WILLIAM CONGREVE (1670-1729)
William Congreve, was born at Bardsey near Leeds, the son of William Congreve, an army officer who was in command of the garrison in Ireland. To Ireland, therefore, is due the credit of his education as a schoolboy at Kilkenny and as an under-graduate at Dublin. From college he came to London, and was entered as a student of law at the Middle Temple. He soon gave up law for literature, enjoyed the friendship of men like Swift, Steele and Pope and held several government offices. He died on January 19, 1729, in consequence of an injury received on a journey to Bath by the upsetting of his carriage and was buried in Westminster Abbey.

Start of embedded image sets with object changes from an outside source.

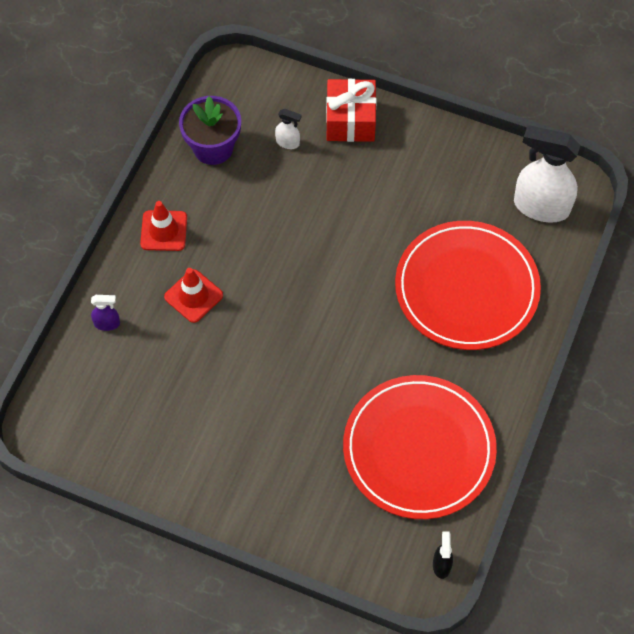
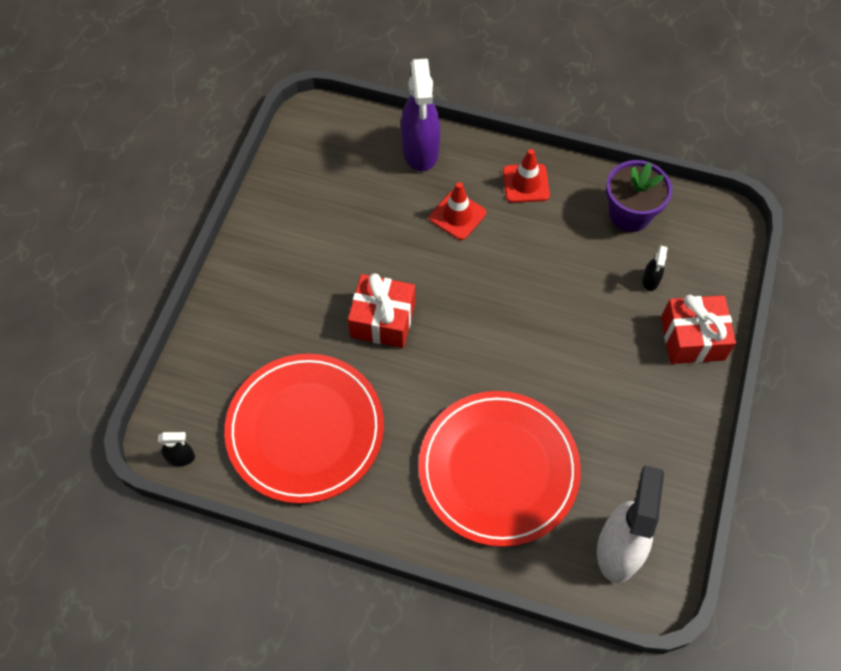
camera: 85 degrees right, 0 degrees up
(107, 323) = (420, 151): purple spray bottle -> purple spray bottle, size x2.29
(288, 142) = (650, 281): white spray bottle -> black spray bottle
(306, 373) = (383, 320): none -> red gift

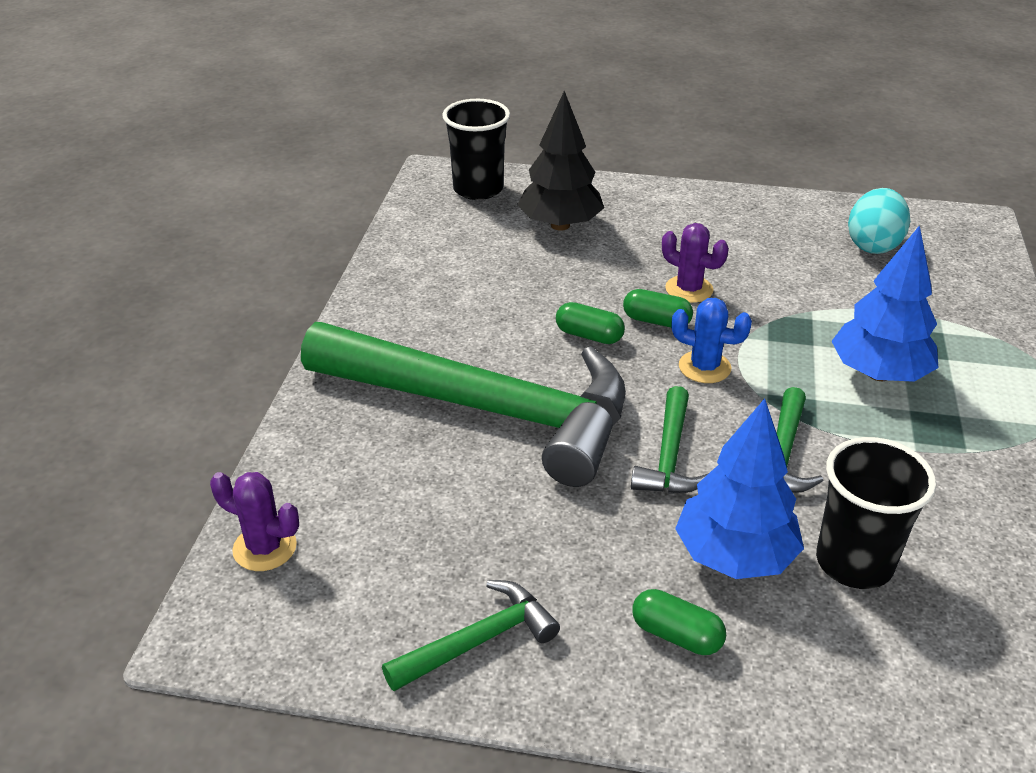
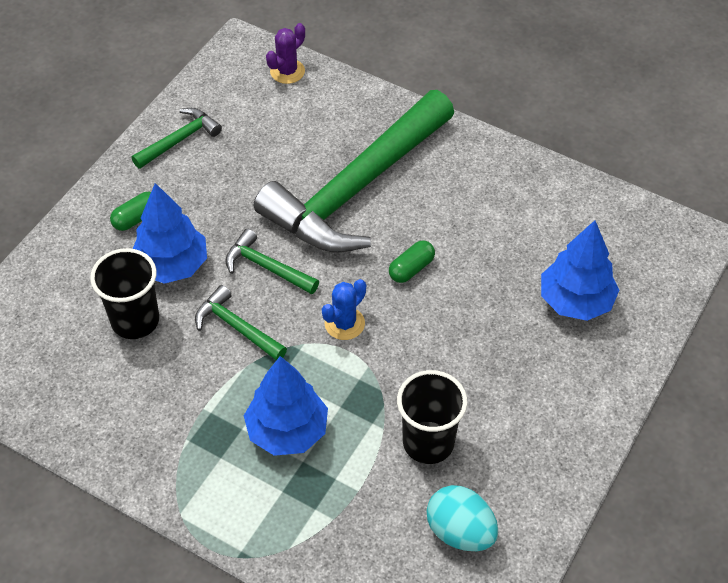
camera: 110 degrees right, 15 degrees up
(478, 189) = (657, 261): black cup -> black cup (428, 442)
(478, 640) = (179, 140): green hammer -> green hammer turned 120 degrees counterclockwise
(560, 225) = (575, 301): black tree -> blue tree
(656, 321) = (412, 316): green capsule -> none
(689, 289) = (445, 355): purple cactus -> none

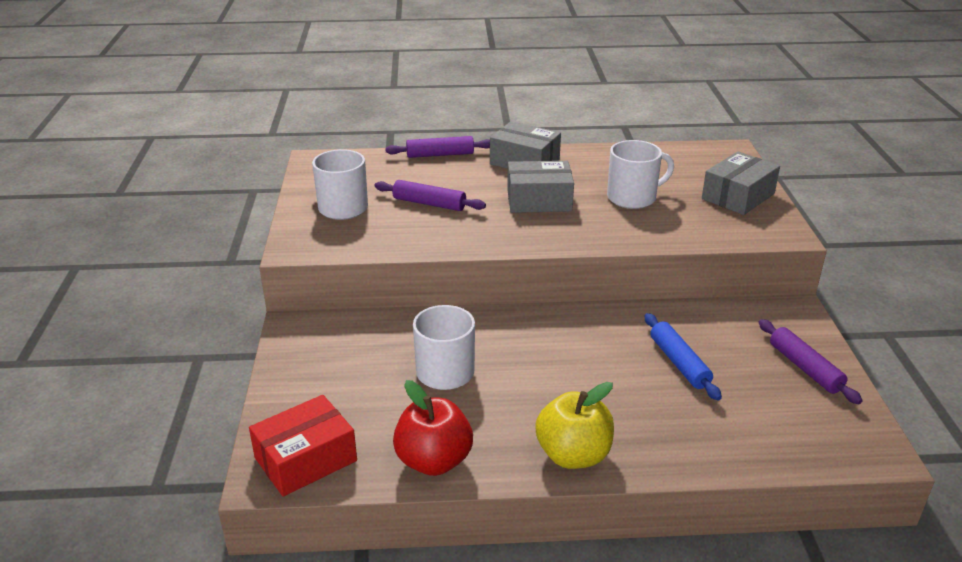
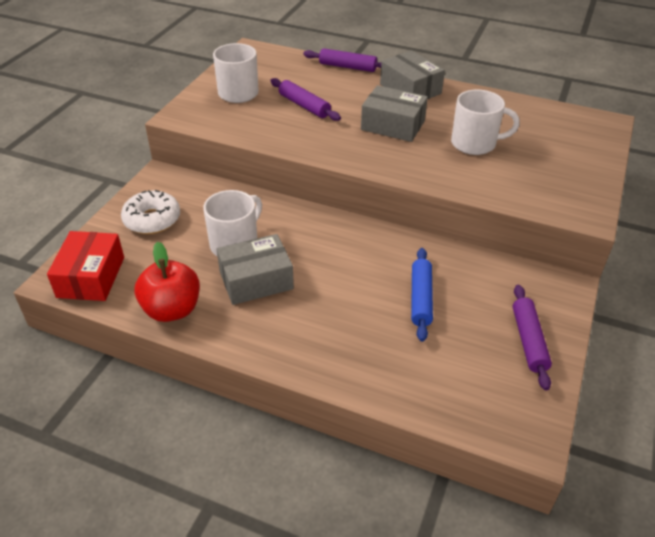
camera: 25 degrees right, 10 degrees up
(306, 459) = (91, 277): red box -> red box turned 75 degrees counterclockwise
(326, 375) = (152, 220): none -> white donut
(573, 455) = (273, 343): yellow apple -> none
(738, 196) = (573, 167): grey box -> grey box (256, 280)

Congreve soon started writing plays and his real career began with the brilliant appearance and instant success of his first comedy, The Old Bachelor (1693), under the generous auspices of Dryden. The types of Congreve’s first work were the common conventional properties of stage tradition; but the fine and clear-cut style in which these types were reproduced was his own. The fame of his second and third comedy for the following year witnessed the crowning triumph of his art and life, in the appearance of The Double Dealer (1694) and Love for Love (1695). Two years later his ambition rather than his genius adventured on the foreign ground of tragedy, and The Mourning Bride (1697) began such a long career of good fortune as in earlier or later times would have been closed against a far better work. The ensuing comedy, The Way of the World (1700), however met with little success, possibly because the public were increasingly in favour of middle-class values and morality, partly influenced by Jeremy Collier’s attack A Short view of the Immorality and Profaneness of the English Stage (1698). The Way of the World is now considered the unequalled masterpiece of English Restoration comedy, which may fairly claim a place beside or just beneath the mightiest work of Molière. On the stage which had acclaimed with uncritical applause the author’s more questionable appearance in the field of tragedy, this final evidence of his incomparable powers met with a rejection then and ever since inexplicable on any ground of conjecture.
In The Way of the World the two main characters of the play, Mirabell, a reformed rake, and Millamant, a coquette, are in love, though their feelings are often hidden beneath a mask of wit and cynicism. The name Millamant is of Italian origin (thousands of lovers) as the name Mirabell (good-looking); a typical feature of the Restoration Comedy is to give characters names that reflect their main traits.
During the twenty-eight years which remained to him, Congreve produced little beyond a volume of fugitive verses, published ten years after the failure of his masterpiece.
Congreve’s plays are characterized by complex intrigues in which the heroes contrast creditors, paternal interdictions and villains, in order to gain both money and love. His works stand out among Restoration comedies because of the sparkling brilliance of their dialogue and the purity and perfection of their language. The mastery of a form of dialogue made up of an interrupted flow of extraordinarily witty and epigrammatic remarks was overcome probably only by O. Wilde. Though the plays show a world of hypocrisy and the characters have their failings, Congreve has a clear message: marriage can be the basis for a happy relationship if the two partners show honesty and generosity.